It is exciting to wonder what the discussion will be like for the Cosmic Book Club. But one thing is sure, we will begin the book club meeting with conscious breathing, a specific breath meditation that we can speculate may support the characters in the book as they face their challenges. This is a way to teach us to observe characters in a book in the way a yoga teacher might observe her students when they come to her wondering what meditation they should practice every day to help them get through life’s snags.
Without giving away too much of the story details, here is an example of how this approach looks reading The Great Believers:
Charlie experiences acute anxiety, paranoid that Yale will break his heart. He could practice a breath meditation to “Re-vitalize the Heart Area.” In this meditation, sit in easy pose, bring the palms together, and raise the arms up to a sixty-degree angle as far left as possible. Inhale powerfully through the nose and exhale powerfully through the mouth, using the navel point to press the air out. Do this for 8 minutes. Would this help relieve someone like Charlie who continually fears losing a loved one?

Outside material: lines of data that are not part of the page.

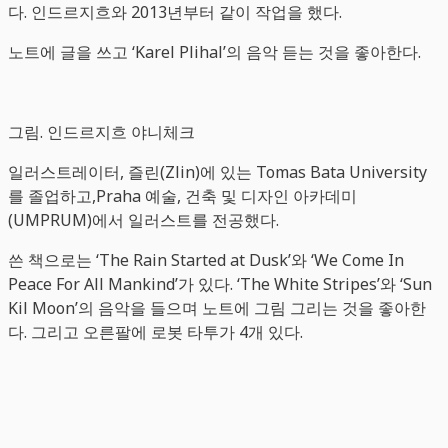
다. 인드르지흐와 2013년부터 같이 작업을 했다.
노트에 글을 쓰고 ‘Karel Plihal’의 음악 듣는 것을 좋아한다.
그림. 인드르지흐 야니체크
일러스트레이터, 즐린(Zlin)에 있는 Tomas Bata University
를 졸업하고,Praha 예술, 건축 및 디자인 아카데미
(UMPRUM)에서 일러스트를 전공했다.
쓴 책으로는 ‘The Rain Started at Dusk’와 ‘We Come In
Peace For All Mankind’가 있다. ‘The White Stripes’와 ‘Sun
Kil Moon’의 음악을 들으며 노트에 그림 그리는 것을 좋아한
다. 그리고 오른팔에 로봇 타투가 4개 있다.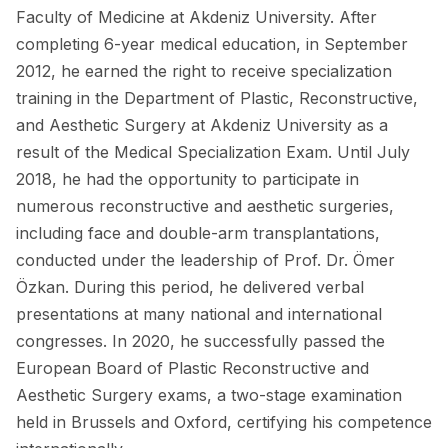
Faculty of Medicine at Akdeniz University. After
completing 6-year medical education, in September
2012, he earned the right to receive specialization
training in the Department of Plastic, Reconstructive,
and Aesthetic Surgery at Akdeniz University as a
result of the Medical Specialization Exam. Until July
2018, he had the opportunity to participate in
numerous reconstructive and aesthetic surgeries,
including face and double-arm transplantations,
conducted under the leadership of Prof. Dr. Ömer
Özkan. During this period, he delivered verbal
presentations at many national and international
congresses. In 2020, he successfully passed the
European Board of Plastic Reconstructive and
Aesthetic Surgery exams, a two-stage examination
held in Brussels and Oxford, certifying his competence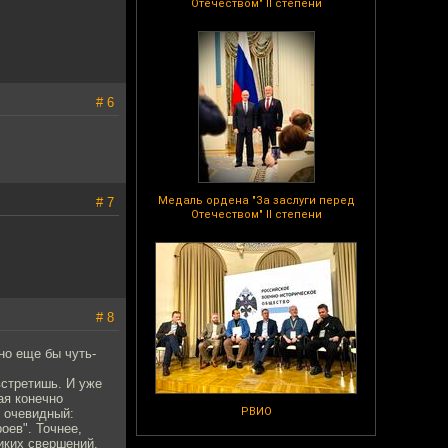
Отечеством" II степени
# 6
Медаль ордена "За заслуги перед
# 7
Отечеством" II степени
# 8
но еще бы чуть-
встретишь. И уже
ая конечно
РВИО
т очевидный:
оев". Точнее,
ликих свершений.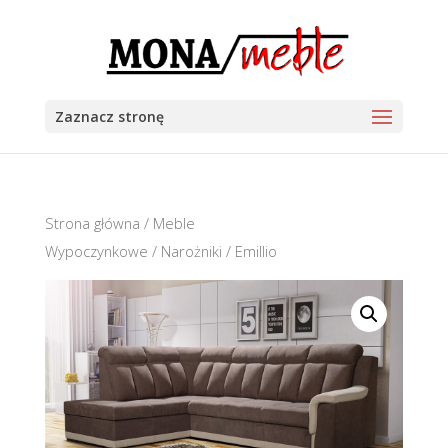
Zaznacz stronę
Strona główna
/
Meble
Wypoczynkowe
/
Narożniki
/ Emillio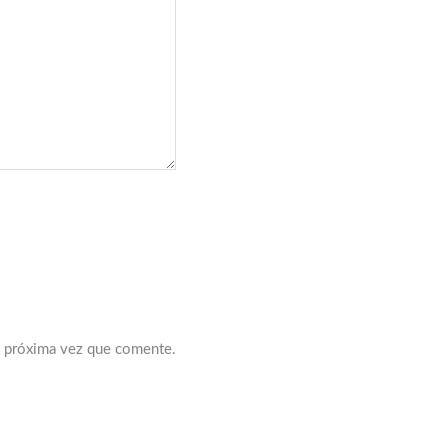
a próxima vez que comente.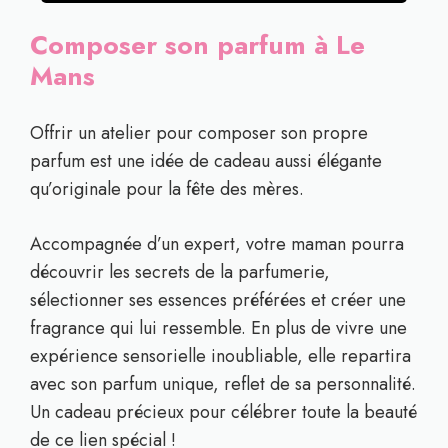
Composer son parfum à Le
Mans
Offrir un atelier pour composer son propre
parfum est une idée de cadeau aussi élégante
qu’originale pour la fête des mères.
Accompagnée d’un expert, votre maman pourra
découvrir les secrets de la parfumerie,
sélectionner ses essences préférées et créer une
fragrance qui lui ressemble. En plus de vivre une
expérience sensorielle inoubliable, elle repartira
avec son parfum unique, reflet de sa personnalité.
Un cadeau précieux pour célébrer toute la beauté
de ce lien spécial !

Fiona must find her daughter who has joined a cult and is in some kind of trouble. Fiona is continually remembering conflicts from the past during which her daughters way of coping was to run away. Fiona could benefit from a meditation called, “To Know and Experience the Unknown.” This meditation is more complex and involves pressing on the rib cage on the left side to breathe through the right nostril and pressing on the rib cage on the right side to trigger breath through the left nostril. I won’t go into more detail than that here, but the effect of the meditation is to help learn how to consciously switch which nostril you breathe from. When you are in a difficult mental state, if you consciously switch the breath to go through the opposite nostril, you will release yourself from that mucky mental state.
Yale could benefit from a meditation that brings the entire nervous system and glandular system into balance. This meditation involves holding a particular mudra (hand position) in front of the heart as you inhale deeply, then calmly suspend the breath in for 15 seconds; then exhale and calmly suspend the breath out for 15 seconds.
As a devoted yogi, I have absolute faith that Yale could face his process with more presence, consciousness, and elevation if he practiced this meditation for 3 to 5 minutes every day.
These meditations don’t necessarily cure or make our problems go away, but they help us go through these difficulties with refined grace and awareness.
During our book club meeting at Cosmic Flow, we will practice one of these breath meditations and then the discussion of the book can launch in any direction from there.
We will also enjoy yogi tea. Here are the five ingredients used for making classic yogi tea:
The Cosmic Book Club is intended to be a fun way to hold space for two beautiful arts to enjoy fresh collaboration, the art of fiction and the art of conscious breathing. What unfolds when we bring our love for yoga together with our love for reading good literature? Let’s explore the possibilities! Sat Naam!